In my life, I have done exactly what she did, many times over. As a university student in Delhi, it was my experience that late evening buses were safer than the overcrowded ones in the daytime. After dark, public transport buses had lights on inside and there was usually enough room to be safe from being groped and mauled.
One evening, I too had boarded the wrong bus outside my college. I realized there was no one else on it except male staff as soon as I got on. There was no reason for them to have stopped and picked me up from the bus stop. The bus slowed near the first traffic light. I jumped off from the open door. I was a 22-year-old film student, leaving campus after a late project, on my way to join my family for a late night show. I remember the film we saw that day. I can never forget the look in the eyes of the men on the bus. I held my brother’s hand and went to sleep in the theatre.

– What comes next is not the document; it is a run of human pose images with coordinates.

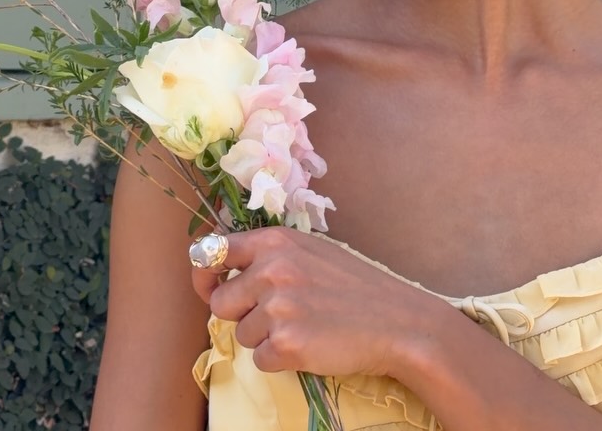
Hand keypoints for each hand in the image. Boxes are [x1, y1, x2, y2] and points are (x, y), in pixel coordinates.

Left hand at [191, 227, 425, 376]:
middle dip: (241, 314)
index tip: (210, 284)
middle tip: (275, 315)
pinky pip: (260, 360)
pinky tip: (308, 345)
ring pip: (242, 334)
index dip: (205, 272)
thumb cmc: (354, 285)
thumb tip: (224, 269)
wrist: (396, 322)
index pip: (214, 251)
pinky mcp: (286, 344)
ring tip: (303, 326)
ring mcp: (278, 307)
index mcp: (275, 241)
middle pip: (220, 302)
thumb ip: (270, 256)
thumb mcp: (311, 251)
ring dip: (265, 338)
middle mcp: (272, 269)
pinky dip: (280, 359)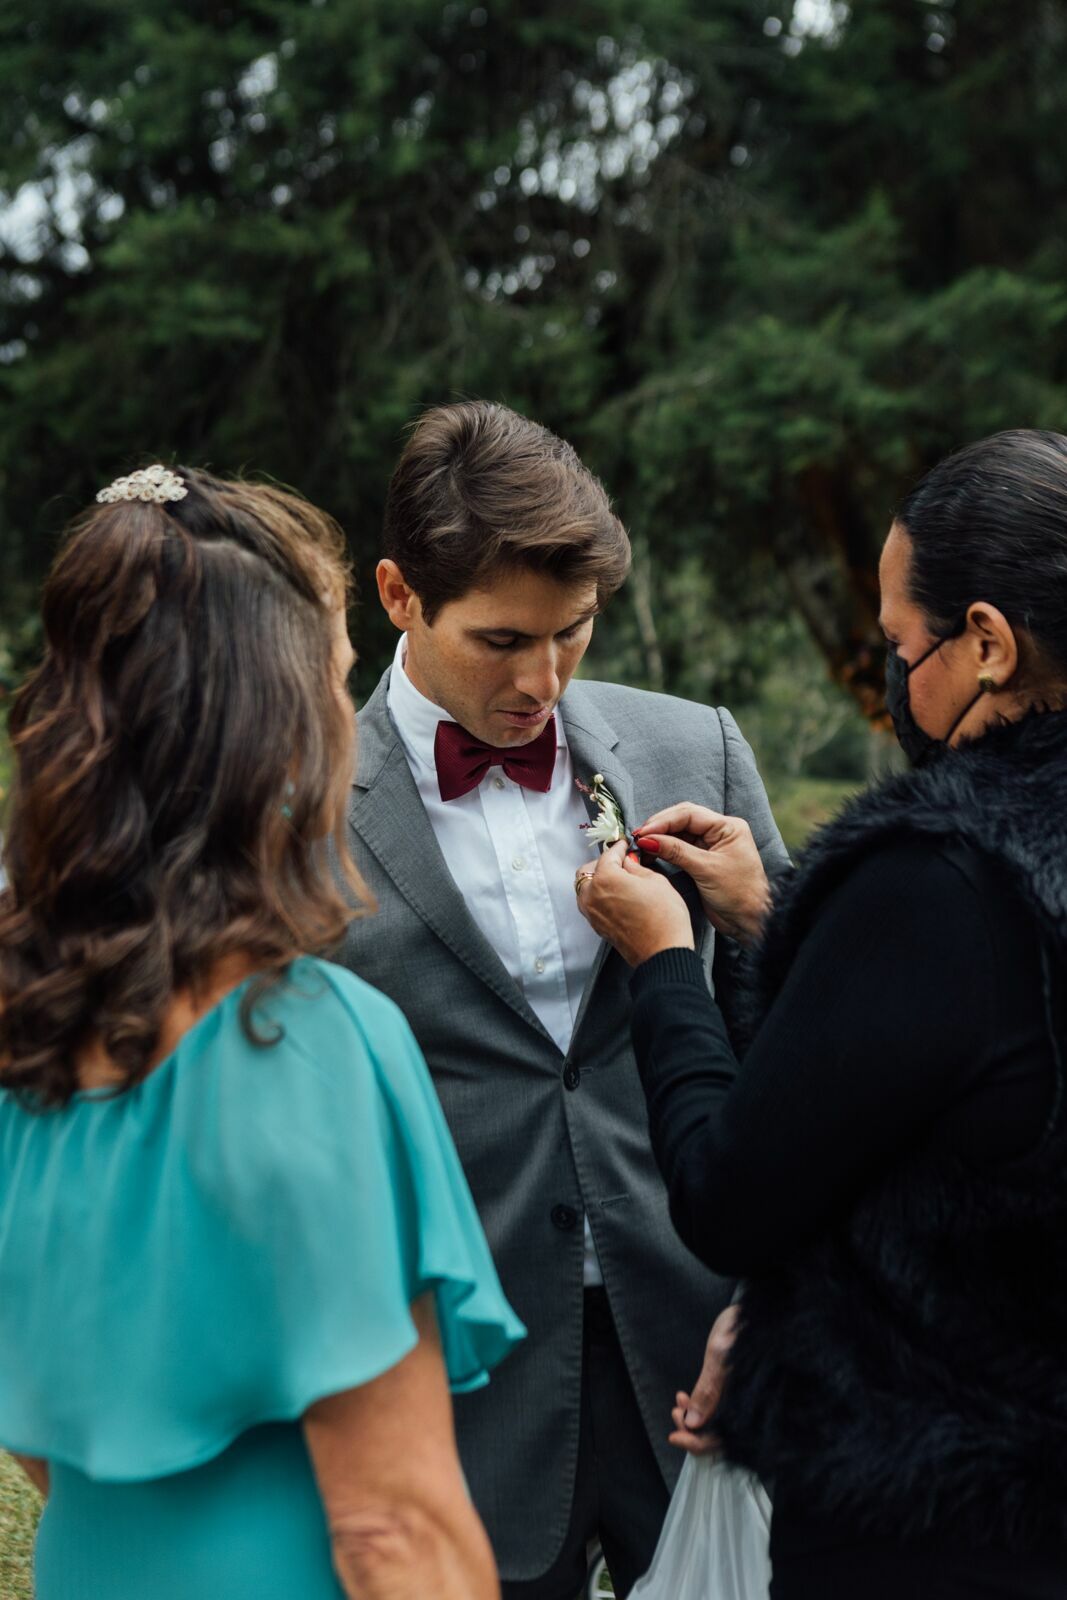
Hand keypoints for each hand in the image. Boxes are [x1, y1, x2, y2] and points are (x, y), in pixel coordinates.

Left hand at [576, 841, 694, 966]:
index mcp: (605, 879)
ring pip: (586, 888)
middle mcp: (592, 896)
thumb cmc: (664, 919)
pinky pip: (591, 903)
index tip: (624, 845)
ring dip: (599, 879)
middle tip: (622, 861)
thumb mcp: (656, 881)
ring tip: (620, 878)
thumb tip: (629, 862)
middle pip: (589, 870)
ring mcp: (592, 913)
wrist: (663, 953)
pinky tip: (618, 894)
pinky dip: (600, 895)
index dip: (619, 847)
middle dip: (604, 863)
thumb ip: (637, 867)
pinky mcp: (597, 927)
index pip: (608, 855)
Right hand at [635, 805, 770, 946]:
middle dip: (659, 827)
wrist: (750, 921)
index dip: (663, 821)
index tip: (643, 833)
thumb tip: (647, 839)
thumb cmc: (738, 894)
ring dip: (660, 838)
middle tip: (637, 837)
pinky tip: (651, 853)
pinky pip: (680, 848)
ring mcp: (711, 845)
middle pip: (682, 820)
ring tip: (640, 847)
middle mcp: (719, 832)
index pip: (688, 814)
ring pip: (679, 834)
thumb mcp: (706, 869)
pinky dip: (665, 850)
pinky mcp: (703, 860)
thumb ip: (676, 851)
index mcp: (727, 827)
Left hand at [668, 1304, 738, 1456]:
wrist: (757, 1310)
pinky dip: (700, 1407)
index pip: (723, 1442)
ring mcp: (744, 1402)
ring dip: (694, 1418)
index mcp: (750, 1403)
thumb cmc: (742, 1326)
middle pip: (720, 1438)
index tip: (675, 1437)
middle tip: (676, 1413)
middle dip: (693, 1430)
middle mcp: (750, 1409)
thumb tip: (693, 1424)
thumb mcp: (721, 1352)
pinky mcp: (739, 1394)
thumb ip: (709, 1389)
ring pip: (718, 1425)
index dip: (697, 1444)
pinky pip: (719, 1412)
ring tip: (679, 1402)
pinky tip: (687, 1396)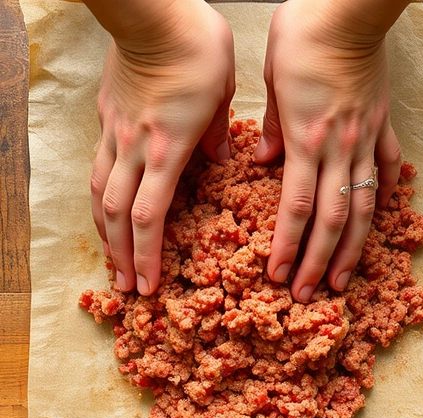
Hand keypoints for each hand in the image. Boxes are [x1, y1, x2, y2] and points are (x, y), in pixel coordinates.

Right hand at [88, 0, 234, 294]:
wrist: (152, 12)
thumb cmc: (197, 49)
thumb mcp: (223, 94)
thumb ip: (216, 133)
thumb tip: (216, 158)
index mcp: (168, 148)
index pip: (151, 215)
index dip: (147, 255)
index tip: (149, 283)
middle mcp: (136, 147)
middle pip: (119, 214)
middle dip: (122, 255)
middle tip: (128, 288)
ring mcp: (116, 132)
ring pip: (101, 193)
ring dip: (106, 233)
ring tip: (112, 262)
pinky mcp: (107, 117)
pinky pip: (100, 166)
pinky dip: (102, 197)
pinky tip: (107, 211)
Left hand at [255, 0, 405, 301]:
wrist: (349, 9)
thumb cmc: (303, 35)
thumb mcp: (273, 80)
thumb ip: (272, 126)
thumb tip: (264, 159)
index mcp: (308, 137)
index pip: (298, 206)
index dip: (288, 245)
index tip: (278, 275)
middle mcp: (340, 146)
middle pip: (333, 218)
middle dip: (318, 261)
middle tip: (308, 295)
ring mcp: (367, 139)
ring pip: (364, 206)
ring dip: (351, 248)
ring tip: (342, 278)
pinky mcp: (382, 126)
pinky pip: (386, 169)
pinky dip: (383, 196)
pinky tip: (378, 218)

I cannot write about this. Yet, how can I not write about this today?
At times like this I realize the privilege of being a parent. Life frustrates me less. There is little room for despair. I can rage, I can cry, I can go silent from shock, but there is no choice but to recover. To carry on the conversation, to be the world that our children deserve.
I used to think that becoming a parent had made me weak. I had lost my stomach for violence. I realize now that this is my superpower. I can no longer stomach violence as entertainment. The full-blown horror of it hits me harder than before. I see the insanity of it with a clarity I cannot gloss over.
Children can smell our fear and apathy like it were cheap new paint. And that’s the stuff of their nightmares. We have no choice but to get up and be the change.
Natasha Badhwar is a film-maker, media trainer and mother of three.